#### Data:
——

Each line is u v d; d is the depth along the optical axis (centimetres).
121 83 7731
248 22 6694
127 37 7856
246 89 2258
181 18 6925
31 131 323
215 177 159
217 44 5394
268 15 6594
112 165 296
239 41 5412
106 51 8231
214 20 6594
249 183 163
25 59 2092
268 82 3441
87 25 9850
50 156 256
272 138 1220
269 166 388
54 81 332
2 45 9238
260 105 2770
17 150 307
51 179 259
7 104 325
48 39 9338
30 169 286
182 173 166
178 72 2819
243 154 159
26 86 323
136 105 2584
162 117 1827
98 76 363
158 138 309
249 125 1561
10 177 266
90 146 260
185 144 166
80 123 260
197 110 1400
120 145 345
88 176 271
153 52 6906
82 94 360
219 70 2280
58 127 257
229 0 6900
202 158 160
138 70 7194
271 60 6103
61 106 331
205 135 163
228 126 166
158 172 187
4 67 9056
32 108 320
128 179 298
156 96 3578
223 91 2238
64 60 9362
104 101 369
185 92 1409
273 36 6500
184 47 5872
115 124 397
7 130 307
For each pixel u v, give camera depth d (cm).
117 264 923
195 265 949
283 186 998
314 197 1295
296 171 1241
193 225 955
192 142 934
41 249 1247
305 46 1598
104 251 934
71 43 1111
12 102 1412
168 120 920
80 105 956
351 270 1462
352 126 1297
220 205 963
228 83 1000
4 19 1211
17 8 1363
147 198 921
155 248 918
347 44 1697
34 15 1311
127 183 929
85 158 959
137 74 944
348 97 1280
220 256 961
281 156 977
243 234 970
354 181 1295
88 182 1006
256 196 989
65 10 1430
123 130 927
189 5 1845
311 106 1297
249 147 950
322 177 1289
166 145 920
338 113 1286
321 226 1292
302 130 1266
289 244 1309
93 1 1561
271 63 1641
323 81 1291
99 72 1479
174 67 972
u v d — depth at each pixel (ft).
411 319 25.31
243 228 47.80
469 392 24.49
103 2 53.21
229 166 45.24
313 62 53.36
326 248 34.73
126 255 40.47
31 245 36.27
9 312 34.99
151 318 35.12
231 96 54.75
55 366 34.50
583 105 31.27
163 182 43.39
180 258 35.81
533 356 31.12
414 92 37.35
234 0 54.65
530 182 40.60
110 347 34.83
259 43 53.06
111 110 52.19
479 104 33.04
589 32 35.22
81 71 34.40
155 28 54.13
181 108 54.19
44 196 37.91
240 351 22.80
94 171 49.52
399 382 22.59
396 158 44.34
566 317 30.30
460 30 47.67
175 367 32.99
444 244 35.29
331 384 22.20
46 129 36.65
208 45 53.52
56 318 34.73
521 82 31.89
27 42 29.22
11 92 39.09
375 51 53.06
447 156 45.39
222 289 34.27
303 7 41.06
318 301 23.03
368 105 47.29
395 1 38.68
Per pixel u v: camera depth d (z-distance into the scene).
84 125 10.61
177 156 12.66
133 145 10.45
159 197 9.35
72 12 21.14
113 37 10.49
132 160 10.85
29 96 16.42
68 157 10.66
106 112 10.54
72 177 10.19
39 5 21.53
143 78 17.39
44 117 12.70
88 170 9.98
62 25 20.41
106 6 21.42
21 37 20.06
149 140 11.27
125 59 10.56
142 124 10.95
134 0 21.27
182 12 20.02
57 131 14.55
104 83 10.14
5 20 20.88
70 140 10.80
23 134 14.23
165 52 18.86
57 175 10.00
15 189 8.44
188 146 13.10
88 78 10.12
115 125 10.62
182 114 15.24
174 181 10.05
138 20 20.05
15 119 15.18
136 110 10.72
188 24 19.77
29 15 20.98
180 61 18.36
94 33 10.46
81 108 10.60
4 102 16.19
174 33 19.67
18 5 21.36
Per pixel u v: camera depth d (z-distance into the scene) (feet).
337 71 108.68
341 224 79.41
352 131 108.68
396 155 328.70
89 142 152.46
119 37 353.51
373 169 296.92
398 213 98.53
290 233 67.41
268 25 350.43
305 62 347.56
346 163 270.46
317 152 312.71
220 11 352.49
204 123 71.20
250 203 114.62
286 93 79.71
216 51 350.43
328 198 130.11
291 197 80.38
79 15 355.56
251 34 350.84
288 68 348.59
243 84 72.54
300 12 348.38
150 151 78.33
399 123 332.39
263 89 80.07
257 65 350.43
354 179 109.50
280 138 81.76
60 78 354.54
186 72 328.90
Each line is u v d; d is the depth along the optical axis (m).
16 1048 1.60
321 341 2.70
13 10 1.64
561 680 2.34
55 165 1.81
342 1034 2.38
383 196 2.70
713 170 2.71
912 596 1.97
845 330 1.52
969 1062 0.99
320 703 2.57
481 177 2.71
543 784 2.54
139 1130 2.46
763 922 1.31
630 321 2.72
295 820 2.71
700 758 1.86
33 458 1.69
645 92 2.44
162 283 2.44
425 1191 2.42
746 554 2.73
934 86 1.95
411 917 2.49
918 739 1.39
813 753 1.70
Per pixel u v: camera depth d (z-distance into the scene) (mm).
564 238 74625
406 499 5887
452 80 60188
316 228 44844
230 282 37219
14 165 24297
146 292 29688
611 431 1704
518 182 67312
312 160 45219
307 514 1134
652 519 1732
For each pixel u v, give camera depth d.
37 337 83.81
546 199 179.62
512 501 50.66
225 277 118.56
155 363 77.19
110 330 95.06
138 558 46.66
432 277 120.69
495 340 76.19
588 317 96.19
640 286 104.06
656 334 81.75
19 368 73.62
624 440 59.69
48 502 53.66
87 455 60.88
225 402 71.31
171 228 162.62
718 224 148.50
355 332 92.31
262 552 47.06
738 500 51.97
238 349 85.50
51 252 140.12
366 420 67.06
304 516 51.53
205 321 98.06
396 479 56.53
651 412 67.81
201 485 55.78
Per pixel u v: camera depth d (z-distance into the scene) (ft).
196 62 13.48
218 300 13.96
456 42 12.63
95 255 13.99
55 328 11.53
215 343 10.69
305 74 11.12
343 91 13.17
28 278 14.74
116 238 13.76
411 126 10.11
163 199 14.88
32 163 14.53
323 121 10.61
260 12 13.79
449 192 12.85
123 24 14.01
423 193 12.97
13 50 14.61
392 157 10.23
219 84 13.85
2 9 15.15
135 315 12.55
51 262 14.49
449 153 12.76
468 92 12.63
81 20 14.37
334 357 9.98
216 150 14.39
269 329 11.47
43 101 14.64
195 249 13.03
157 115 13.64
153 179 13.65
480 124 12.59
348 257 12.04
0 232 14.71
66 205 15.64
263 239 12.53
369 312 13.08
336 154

——

#### Instructions for the task:
Look through the records above and report how many lines hold the word "camera", giving only the number.

#### Answer section:
6